Bettini: “Tutti parlano di un Pulgar con il coltello dalla parte del manico, ma è tutto il contrario”

Lo speaker radiofonico ospite a Radio 1909

di Redazione TuttoBolognaWeb, @TuttoBolognaWeb

Pulgar

“Con Pulgar ci sono tentativi di dialogo, che non vuol dire, ma è una cosa importante. Viene sconfessato quando si dice che non ci si parla tra le parti. Quello che dicono i dirigenti va riportato, ma ciò che dice la società non sempre corrisponde a verità. E’ cambiata tanto la gestione del ragazzo, l’entourage non ha gradito l’intervista, si poteva adoperare una cautela che il ragazzo non ha avuto, ma non ha mancato di rispetto a nessuno. Aspettiamo gli eventi.
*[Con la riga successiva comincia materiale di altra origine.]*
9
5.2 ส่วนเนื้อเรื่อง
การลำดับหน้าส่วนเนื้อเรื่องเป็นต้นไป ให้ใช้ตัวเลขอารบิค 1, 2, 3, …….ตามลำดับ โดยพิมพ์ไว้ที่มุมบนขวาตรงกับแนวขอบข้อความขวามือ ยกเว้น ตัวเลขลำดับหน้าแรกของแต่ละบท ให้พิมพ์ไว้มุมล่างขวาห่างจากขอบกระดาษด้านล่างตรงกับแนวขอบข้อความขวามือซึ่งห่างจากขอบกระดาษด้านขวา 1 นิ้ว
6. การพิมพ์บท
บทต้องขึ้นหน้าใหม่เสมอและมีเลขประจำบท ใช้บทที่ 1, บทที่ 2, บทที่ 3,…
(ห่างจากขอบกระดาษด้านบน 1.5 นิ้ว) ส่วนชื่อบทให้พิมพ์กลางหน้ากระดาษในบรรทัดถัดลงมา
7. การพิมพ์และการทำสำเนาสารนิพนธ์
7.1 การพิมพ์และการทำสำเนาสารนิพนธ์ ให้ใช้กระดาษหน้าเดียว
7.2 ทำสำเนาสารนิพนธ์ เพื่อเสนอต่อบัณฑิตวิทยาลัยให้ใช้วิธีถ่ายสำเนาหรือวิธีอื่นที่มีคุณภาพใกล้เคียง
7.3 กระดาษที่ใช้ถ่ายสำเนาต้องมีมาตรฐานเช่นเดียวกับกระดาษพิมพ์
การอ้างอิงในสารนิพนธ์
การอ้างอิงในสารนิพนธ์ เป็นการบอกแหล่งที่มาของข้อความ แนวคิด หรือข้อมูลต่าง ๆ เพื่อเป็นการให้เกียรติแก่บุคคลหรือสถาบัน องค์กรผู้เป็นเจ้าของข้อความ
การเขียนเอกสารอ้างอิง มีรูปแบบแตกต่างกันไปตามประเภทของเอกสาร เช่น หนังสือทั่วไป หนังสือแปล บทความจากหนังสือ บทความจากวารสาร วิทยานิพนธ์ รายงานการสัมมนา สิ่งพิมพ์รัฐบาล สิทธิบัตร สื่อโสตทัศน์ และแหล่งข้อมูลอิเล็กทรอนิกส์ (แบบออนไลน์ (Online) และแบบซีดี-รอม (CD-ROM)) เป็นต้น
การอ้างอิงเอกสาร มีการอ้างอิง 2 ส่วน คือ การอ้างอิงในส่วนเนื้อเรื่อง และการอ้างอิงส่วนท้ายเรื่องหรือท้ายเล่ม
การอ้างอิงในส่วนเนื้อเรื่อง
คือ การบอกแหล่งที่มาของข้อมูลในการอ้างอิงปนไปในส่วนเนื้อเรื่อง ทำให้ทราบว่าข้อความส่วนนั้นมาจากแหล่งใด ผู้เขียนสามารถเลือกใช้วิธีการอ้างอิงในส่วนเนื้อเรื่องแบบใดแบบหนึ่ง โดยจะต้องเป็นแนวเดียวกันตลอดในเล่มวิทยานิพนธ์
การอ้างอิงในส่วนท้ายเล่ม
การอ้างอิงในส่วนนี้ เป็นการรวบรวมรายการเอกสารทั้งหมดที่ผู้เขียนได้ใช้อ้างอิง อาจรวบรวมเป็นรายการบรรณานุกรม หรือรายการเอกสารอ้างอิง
Non si è mai interrotto un dialogo per valutare le possibilità concrete che lui possa rimanere e eventualmente per valutare le sue richieste. Tutti parlano di un Pulgar con il coltello dalla parte del manico, ragionando è tutto il contrario. La clausola di Pulgar deve essere pagata tutta in una volta e chi può permettersela non è interessato al giocatore. Quella clausola è stata imposta dallo staff di Pulgar, sono cifre basse finché ti arriva un’offerta, ma nessuno si è fatto vivo in maniere ufficiale. Un conto è avere un contratto aperto e quindi le cifre sono variabili o se hai una clausola improponibile come Belotti, se non dovesse arrivare nessuno con un’offerta, non si può dire che il Bologna sia stato scorretto trattenendo Pulgar. La realtà che è Pulgar ha rilasciato queste dichiarazioni per spingere per il rinnovo. Non è una dichiarazione concordata, non strappata e ad una domanda ben precisa. Il Bologna può rispondere dicendo che vuole fare il salto di qualità, Pulgar non ha mai detto che vuole andare via così come non ha mai detto che vuole rimanere, ma appunto che vuole fare un passo avanti. A me personalmente fa piacere che un giocatore voglia essere più competitivo. Le caratteristiche di Pulgar sono la sua sicurezza: piede, garra, precisione, versatilità, però la domanda che si pongono tutti è se la sua crescita sia per aver raggiunto una certa maturità o grazie a Mihajlovic e chi gli era affiancato a centrocampo.”